Joklem wrote:
I didn't suck in school, and I do even better today with stimulant medications. The disorder just made it more difficult than it should have been. Scored top 5 in my classes for my Master's and got hired to do research. I get to skip one year of the M.Sc and the thesis, straight to the Ph.D programme.
Again, many who committed what we today would consider to be malpractice or folly did pretty well in academic environments.
You could have achieved the same results through self-discipline, being disciplined by others, or simply desperation from having your back to the wall. The obvious fact that taking drugs affects your psychology doesn't make your self-serving interpretation of your weakness of character any more valid than the pothead who can't get out of bed because he has some unspecified illness.
Joklem wrote:
I had good, supportive parents, physical activity regularly since I'm a kid, good diet, etc.
I am also very ADHD. I just fucking deal with it. I'm also not the only example, one of 350 million as a fact, but I'm a good one.
Then ask yourself why. Perhaps life doesn't challenge you enough? Perhaps you are of weak character? Those issues can be confronted and overcome without resorting to chems or excuses.
I don't speak Greek or Latin very well, but I know that if I attended a Catholic school where I got my ass beat for not working as hard as I could, I'd learn the language, just like everyone else who goes through those meat grinder institutions. That doesn't mean I have a psychopathology because I don't have the self-discipline to push myself, just as you don't; I just know myself well, and choose not to hide behind psychobabble.
Joklem wrote:
Yes we did, you fucking moron. It's true that it was defined less than a century ago, but it's always been around. Bi-polar disorder and schizophrenia weren't always defined either, and they've always been around. Cancer wasn't always defined either, and it's always been around.

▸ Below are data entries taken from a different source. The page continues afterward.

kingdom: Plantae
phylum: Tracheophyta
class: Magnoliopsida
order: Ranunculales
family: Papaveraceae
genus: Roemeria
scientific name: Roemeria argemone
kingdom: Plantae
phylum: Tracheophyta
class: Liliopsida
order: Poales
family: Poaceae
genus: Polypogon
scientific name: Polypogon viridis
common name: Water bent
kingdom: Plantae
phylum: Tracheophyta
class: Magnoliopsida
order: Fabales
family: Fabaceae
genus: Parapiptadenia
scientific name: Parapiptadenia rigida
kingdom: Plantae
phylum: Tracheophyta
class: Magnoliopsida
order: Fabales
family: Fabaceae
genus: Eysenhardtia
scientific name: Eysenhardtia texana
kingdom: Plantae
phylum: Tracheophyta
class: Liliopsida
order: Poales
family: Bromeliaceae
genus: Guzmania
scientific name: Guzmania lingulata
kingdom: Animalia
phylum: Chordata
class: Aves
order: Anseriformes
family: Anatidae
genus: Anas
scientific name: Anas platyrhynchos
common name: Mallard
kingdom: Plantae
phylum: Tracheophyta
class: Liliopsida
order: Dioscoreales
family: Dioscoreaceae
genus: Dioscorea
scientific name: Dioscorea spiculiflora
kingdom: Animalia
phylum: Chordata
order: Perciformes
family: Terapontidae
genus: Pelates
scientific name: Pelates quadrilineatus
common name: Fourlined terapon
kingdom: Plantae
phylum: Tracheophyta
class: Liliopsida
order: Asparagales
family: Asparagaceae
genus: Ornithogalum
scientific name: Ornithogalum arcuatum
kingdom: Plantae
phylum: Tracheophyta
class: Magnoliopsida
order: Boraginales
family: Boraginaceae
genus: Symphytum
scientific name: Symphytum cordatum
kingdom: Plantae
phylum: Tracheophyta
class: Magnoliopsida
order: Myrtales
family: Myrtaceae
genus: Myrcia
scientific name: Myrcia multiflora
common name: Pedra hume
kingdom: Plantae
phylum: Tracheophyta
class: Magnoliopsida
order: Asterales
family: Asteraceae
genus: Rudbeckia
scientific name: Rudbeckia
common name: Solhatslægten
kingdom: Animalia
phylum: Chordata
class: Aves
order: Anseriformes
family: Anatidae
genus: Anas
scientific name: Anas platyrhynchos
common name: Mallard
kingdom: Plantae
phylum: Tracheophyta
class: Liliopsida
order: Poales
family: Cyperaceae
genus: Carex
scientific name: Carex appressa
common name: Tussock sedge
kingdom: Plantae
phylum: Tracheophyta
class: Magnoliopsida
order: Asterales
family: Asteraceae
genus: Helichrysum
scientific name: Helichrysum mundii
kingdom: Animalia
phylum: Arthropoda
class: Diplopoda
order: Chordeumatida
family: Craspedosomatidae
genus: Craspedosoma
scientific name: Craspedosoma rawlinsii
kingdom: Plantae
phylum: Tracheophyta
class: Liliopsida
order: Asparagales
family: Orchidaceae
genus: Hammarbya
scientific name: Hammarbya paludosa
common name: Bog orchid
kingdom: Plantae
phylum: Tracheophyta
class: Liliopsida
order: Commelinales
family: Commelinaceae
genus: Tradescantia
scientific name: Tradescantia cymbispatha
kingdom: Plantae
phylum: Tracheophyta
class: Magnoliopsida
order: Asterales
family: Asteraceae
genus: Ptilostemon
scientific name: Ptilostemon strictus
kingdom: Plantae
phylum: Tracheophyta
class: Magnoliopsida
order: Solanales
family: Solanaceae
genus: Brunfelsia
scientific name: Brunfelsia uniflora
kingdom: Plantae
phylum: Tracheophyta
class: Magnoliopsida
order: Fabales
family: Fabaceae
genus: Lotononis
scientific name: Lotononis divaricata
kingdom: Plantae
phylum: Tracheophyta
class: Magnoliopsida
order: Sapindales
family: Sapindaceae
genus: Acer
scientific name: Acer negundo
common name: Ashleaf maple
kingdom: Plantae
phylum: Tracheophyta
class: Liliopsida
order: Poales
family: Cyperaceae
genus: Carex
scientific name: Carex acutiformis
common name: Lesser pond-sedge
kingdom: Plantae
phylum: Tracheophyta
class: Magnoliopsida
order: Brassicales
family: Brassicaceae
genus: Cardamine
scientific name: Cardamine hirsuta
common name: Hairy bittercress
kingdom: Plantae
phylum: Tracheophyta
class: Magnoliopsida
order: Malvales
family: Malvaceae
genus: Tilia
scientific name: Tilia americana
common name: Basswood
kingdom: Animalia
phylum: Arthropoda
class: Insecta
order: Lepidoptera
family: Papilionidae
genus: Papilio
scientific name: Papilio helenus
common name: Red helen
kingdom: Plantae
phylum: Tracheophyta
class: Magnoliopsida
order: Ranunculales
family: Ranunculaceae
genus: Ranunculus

Your observation about cancer is wrong on two levels - it's always been known as a disease, but it used to be a lot less common.
Psychologists like to make this specious argument, "these things were always around". It's baseless. If you press them on the topic they react just like our friend here, which is they get all angry and self-righteous, and spew phrases like calling the layman an "ignoramous" or saying those case studies "got swept under the rug", which is really just a shill for circular logic - "we know they existed because we know them to exist".